### Aim
Reproduce all of the data below, substituting "bezwaar" for each occurrence of "bezwaarschrift" and keeping everything else unchanged.

### Data for this task

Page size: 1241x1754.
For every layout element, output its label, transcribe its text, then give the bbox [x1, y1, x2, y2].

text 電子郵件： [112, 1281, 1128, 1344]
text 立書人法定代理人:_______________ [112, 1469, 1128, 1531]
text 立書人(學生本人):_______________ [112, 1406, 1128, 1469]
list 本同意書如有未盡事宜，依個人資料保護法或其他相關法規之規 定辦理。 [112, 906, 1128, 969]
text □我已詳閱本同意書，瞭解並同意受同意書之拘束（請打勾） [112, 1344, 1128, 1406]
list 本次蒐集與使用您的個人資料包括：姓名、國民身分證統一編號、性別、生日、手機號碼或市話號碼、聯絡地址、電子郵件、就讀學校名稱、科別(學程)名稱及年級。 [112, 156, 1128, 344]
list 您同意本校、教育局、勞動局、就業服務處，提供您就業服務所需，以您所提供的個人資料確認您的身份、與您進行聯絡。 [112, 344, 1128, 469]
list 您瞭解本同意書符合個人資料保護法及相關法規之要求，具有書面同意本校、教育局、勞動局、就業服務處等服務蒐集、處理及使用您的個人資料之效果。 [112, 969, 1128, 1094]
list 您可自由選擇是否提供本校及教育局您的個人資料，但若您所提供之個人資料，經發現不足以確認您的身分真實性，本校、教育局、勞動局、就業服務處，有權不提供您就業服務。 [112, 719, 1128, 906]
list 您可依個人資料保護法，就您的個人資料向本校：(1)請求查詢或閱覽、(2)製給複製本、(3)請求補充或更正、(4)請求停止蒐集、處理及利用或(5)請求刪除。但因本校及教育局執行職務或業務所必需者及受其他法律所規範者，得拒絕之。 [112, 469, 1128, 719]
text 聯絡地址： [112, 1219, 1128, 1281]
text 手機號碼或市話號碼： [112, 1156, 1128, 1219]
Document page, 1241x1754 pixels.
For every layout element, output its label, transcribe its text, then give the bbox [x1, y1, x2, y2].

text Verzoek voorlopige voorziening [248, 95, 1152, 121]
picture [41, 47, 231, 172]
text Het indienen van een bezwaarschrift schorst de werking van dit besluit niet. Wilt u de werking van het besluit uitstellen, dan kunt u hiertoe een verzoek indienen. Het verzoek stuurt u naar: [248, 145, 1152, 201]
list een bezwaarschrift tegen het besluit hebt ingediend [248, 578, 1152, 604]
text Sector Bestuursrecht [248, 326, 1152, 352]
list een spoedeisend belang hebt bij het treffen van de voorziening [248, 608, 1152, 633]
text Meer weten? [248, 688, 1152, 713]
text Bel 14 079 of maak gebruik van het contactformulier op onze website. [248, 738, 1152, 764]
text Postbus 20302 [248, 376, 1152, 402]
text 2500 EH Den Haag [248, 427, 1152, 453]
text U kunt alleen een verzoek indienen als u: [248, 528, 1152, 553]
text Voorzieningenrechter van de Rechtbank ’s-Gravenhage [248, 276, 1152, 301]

### Written solution
Page size: 1241x1754.
For every layout element, output its label, transcribe its text, then give the bbox [x1, y1, x2, y2].

text 電子郵件： [112, 1281, 1128, 1344]
text 立書人法定代理人:_______________ [112, 1469, 1128, 1531]
text 立書人(學生本人):_______________ [112, 1406, 1128, 1469]
list 本同意書如有未盡事宜，依個人資料保護法或其他相關法規之規 定辦理。 [112, 906, 1128, 969]
text □我已詳閱本同意書，瞭解並同意受同意書之拘束（請打勾） [112, 1344, 1128, 1406]
list 本次蒐集與使用您的個人資料包括：姓名、國民身分證統一編號、性別、生日、手機號碼或市話號碼、聯絡地址、電子郵件、就讀學校名稱、科別(學程)名稱及年級。 [112, 156, 1128, 344]
list 您同意本校、教育局、勞動局、就業服務處，提供您就業服務所需，以您所提供的個人資料確認您的身份、與您進行聯絡。 [112, 344, 1128, 469]
list 您瞭解本同意書符合個人資料保護法及相關法規之要求，具有書面同意本校、教育局、勞動局、就業服務處等服務蒐集、處理及使用您的個人資料之效果。 [112, 969, 1128, 1094]
list 您可自由選擇是否提供本校及教育局您的個人資料，但若您所提供之個人資料，經發現不足以確認您的身分真實性，本校、教育局、勞動局、就業服務處，有權不提供您就業服務。 [112, 719, 1128, 906]
list 您可依個人資料保護法，就您的個人資料向本校：(1)請求查詢或閱覽、(2)製給複製本、(3)請求補充或更正、(4)請求停止蒐集、處理及利用或(5)請求刪除。但因本校及教育局執行職務或業務所必需者及受其他法律所規範者，得拒絕之。 [112, 469, 1128, 719]
text 聯絡地址： [112, 1219, 1128, 1281]
text 手機號碼或市話號碼： [112, 1156, 1128, 1219]
Document page, 1241x1754 pixels.
For every layout element, output its label, transcribe its text, then give the bbox [x1, y1, x2, y2].

text Verzoek voorlopige voorziening [248, 95, 1152, 121]
picture [41, 47, 231, 172]
text Het indienen van een bezwaar schorst de werking van dit besluit niet. Wilt u de werking van het besluit uitstellen, dan kunt u hiertoe een verzoek indienen. Het verzoek stuurt u naar: [248, 145, 1152, 201]
list een bezwaar tegen het besluit hebt ingediend [248, 578, 1152, 604]
text Sector Bestuursrecht [248, 326, 1152, 352]
list een spoedeisend belang hebt bij het treffen van de voorziening [248, 608, 1152, 633]
text Meer weten? [248, 688, 1152, 713]
text Bel 14 079 of maak gebruik van het contactformulier op onze website. [248, 738, 1152, 764]
text Postbus 20302 [248, 376, 1152, 402]
text 2500 EH Den Haag [248, 427, 1152, 453]
text U kunt alleen een verzoek indienen als u: [248, 528, 1152, 553]
text Voorzieningenrechter van de Rechtbank ’s-Gravenhage [248, 276, 1152, 301]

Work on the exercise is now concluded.